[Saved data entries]
○ ○ ○ ○ ○

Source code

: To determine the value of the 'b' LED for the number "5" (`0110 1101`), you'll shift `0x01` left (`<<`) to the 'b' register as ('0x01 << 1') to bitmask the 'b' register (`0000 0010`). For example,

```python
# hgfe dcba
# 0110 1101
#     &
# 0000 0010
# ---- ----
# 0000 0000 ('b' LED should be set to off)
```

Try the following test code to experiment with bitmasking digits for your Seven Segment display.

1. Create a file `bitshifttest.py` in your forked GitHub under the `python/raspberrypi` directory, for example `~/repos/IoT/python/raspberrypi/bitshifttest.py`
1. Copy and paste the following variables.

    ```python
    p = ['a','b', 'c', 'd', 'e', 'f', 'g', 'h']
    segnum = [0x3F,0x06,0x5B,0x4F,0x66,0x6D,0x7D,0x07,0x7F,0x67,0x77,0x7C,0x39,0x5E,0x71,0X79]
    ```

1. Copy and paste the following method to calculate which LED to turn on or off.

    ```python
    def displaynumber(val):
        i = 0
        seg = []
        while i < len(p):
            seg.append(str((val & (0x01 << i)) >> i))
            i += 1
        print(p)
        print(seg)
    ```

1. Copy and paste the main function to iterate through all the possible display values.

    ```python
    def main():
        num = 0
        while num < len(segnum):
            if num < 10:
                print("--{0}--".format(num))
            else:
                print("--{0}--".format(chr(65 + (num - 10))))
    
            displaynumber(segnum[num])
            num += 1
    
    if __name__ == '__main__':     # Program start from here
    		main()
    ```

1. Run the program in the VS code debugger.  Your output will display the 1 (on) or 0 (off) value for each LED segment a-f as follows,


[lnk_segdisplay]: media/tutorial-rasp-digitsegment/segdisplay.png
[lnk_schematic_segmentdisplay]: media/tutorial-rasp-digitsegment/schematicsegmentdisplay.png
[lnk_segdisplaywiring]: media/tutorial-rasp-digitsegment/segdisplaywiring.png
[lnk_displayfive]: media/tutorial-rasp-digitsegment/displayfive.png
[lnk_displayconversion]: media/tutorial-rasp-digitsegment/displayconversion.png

○ ○ ○ ○ ○

■ Instructions to follow
Based on the records above, how many lines hold the string "digitsegment"? Answer with the number by itself.

■ Exercise response
5